Bigpaintinglittlepainting · 23/03/2022 19:22

I think I would do it based on I how close other facilities are, like shops minutes away or knowing the area.

They will be different for you and you may be able to different things with them.

How nice is their house and garden ?

It's a bit of a pain but ultimately they will fucking owe you one after this Grin

rookiemere · 23/03/2022 19:23

I wouldn't do it and we have a lovely dog sitter so I know how much of an issue this will cause them.
It sounds like they don't even really walk the dogs, is that right ?

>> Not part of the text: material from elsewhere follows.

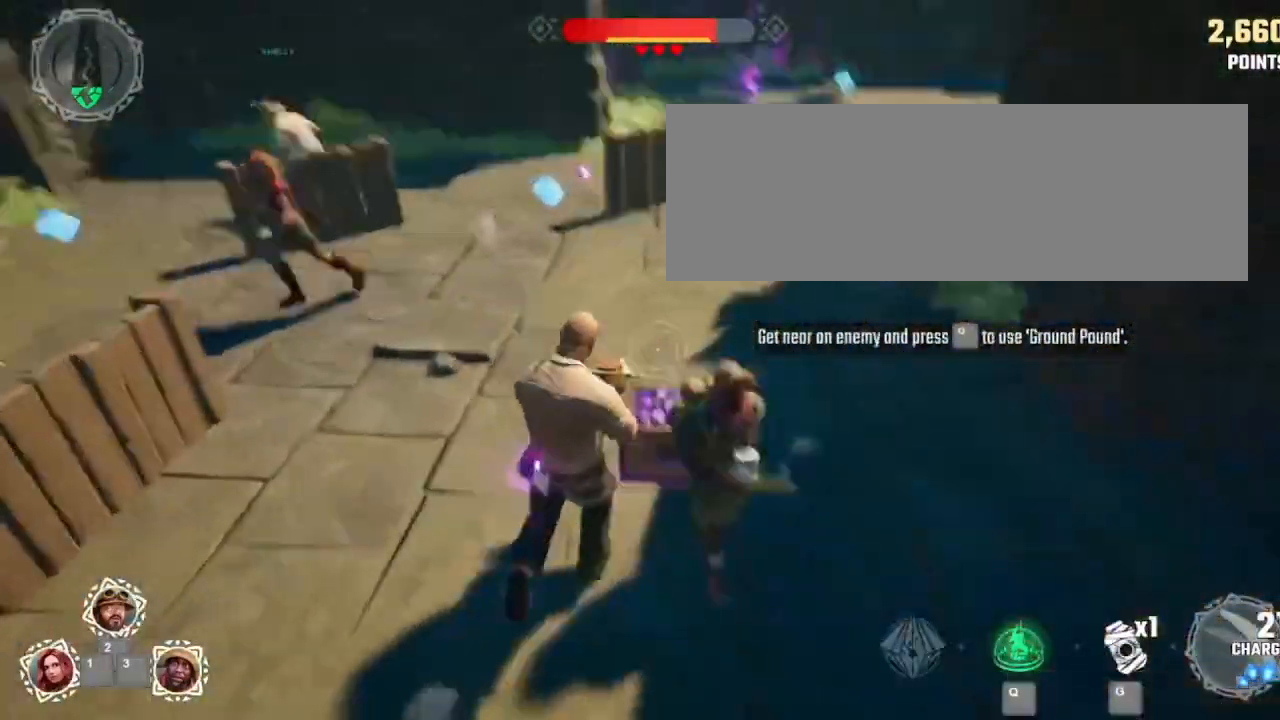
{"keys": ["q"], "mouse": [], "events": []}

ComeSailAway · 23/03/2022 19:24

They deliberately lied to the op.

That is a huge assumption. She was asked to dog-sit, that's all we know. Did they sell it as a holiday? Only the OP knows whether these friends are generally honest and respectful. If they are, I would give them the benefit of the doubt.

BoodleBug51 · 23/03/2022 19:26

Those poor poor dogs.

I'd personally go and rehome the poor bastards while they were away. They sound like terrible owners. I've got a nervy reactive dog, and every day involves commitment and training. People like this make me so angry.

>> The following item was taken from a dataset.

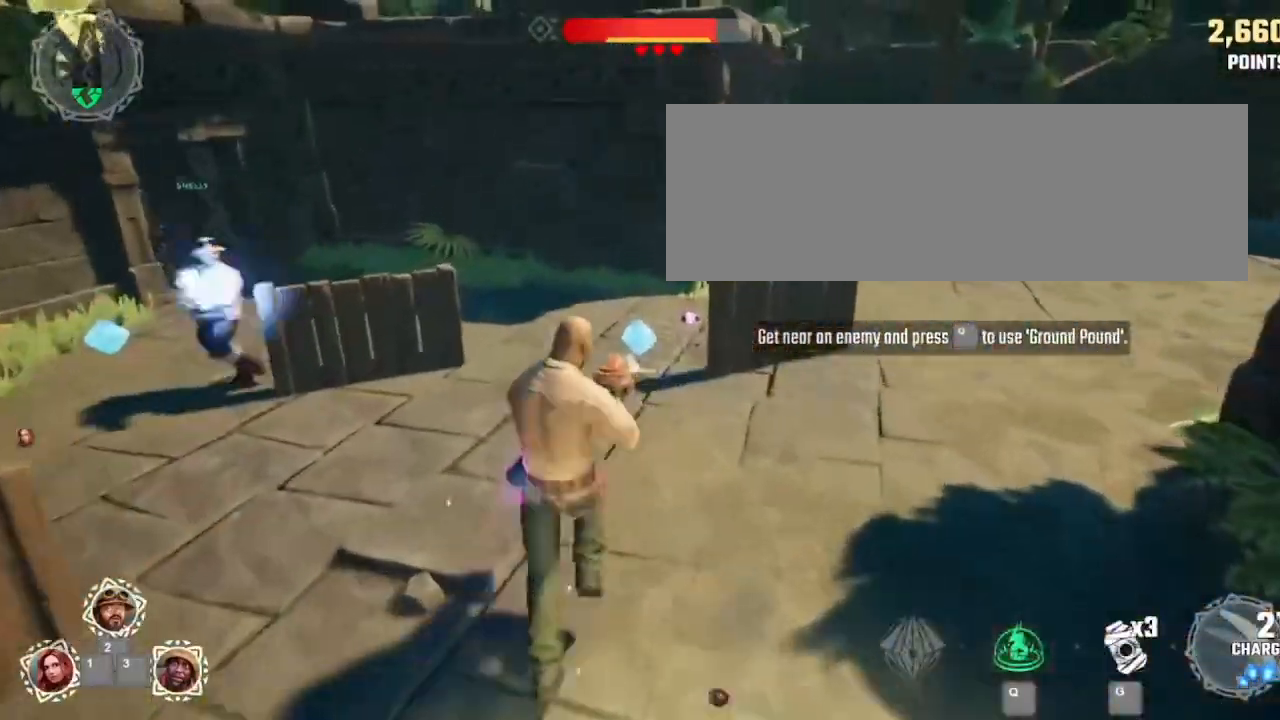
{"keys": ["q"], "mouse": [], "events": []}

Don't do it. They don't deserve the kindness, frankly.

SirenSays · 23/03/2022 19:27

As a pet sitter I'd expect a bloody good wage for that. How do they work around it, they must leave the house sometime?

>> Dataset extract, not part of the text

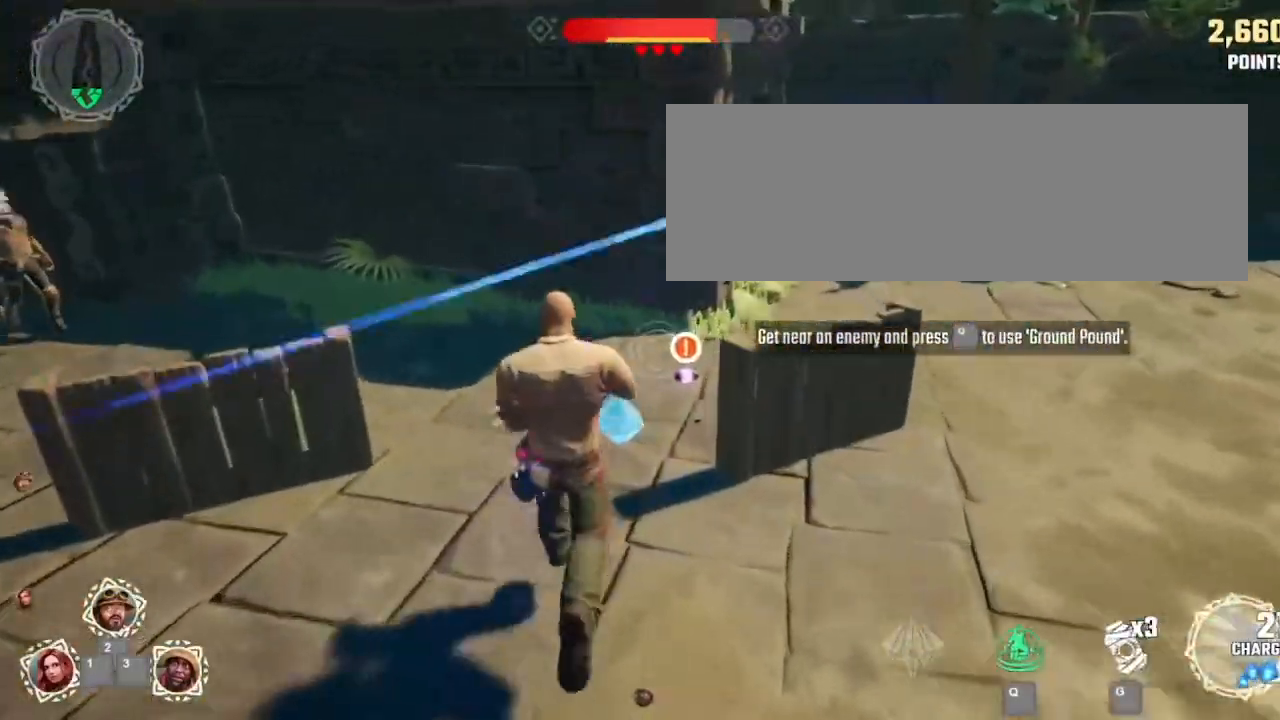
{"keys": ["q"], "mouse": [], "events": []}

Howabsolutelyfanfuckingtastic · 23/03/2022 19:30

@MatildaTheCat

Dear Friend,

It was good to talk today and I appreciate your honesty about the dogs. Unfortunately after some thought I have to tell you I cannot undertake this commitment. It’s beyond my scope by some very considerable distance. I’m sorry this means you will need to make other arrangements but if I’d known the facts sooner I could have discussed it earlier.

I do hope this won’t come between our long friendship.

Love

Goldfinch

I think this is a good way to let them down gently. I think your friend has been very unreasonable not letting you know the facts until now, i think you should definitely say you can't do it. It sounds like a huge commitment and it would be very stressful and tiring. Good luck in whatever you decide.
Wiredforsound · 23/03/2022 19:34

Dear friend,

After our discussions today it has become apparent that I do not have the skills or experience to care for such high needs dogs and I fear the experience would be traumatic for both them and me. I cannot in good conscience come down and try to care for your pets, and would recommend you seek specialist support. Kind regards, etc.

BeHappy91818 · 23/03/2022 19:37

@ComeSailAway

They deliberately lied to the op.

That is a huge assumption. She was asked to dog-sit, that's all we know. Did they sell it as a holiday? Only the OP knows whether these friends are generally honest and respectful. If they are, I would give them the benefit of the doubt.

Even if they didn’t sell it as a holiday I’m sure most people would assume that the dogs could be left for a few hours.

They are saying she can’t leave the house for 2 weeks basically.

godmum56 · 23/03/2022 19:37

@ComeSailAway

Two weeks "trapped" in a lovely house and garden in Devon doesn't exactly sound like hell on earth. Ok they might have been a bit cheeky but I would do it in light of the long friendship and the fact that I'd already agreed. The man is probably desperate to see his family. You can choose to be magnanimous OP. Just revise your expectations—you are working in a different location rather than having a holiday.

By the way, you should never leave a dog alone in a car anyway.

why not?
HoundHound · 23/03/2022 19:40

Would she do the same for you? I'm guessing not.

FizzyTango · 23/03/2022 19:40

Surely the glaring issue in this plan is that the dogs don’t know you? Such high needs dogs are not going to tolerate a stranger looking after them???
They are totally UR btw. But I’d go with that excuse. Dogs with separation anxiety and reactivity are most likely going to be unable to cope with you anyway because they don’t know you and it’s therefore not going to be manageable.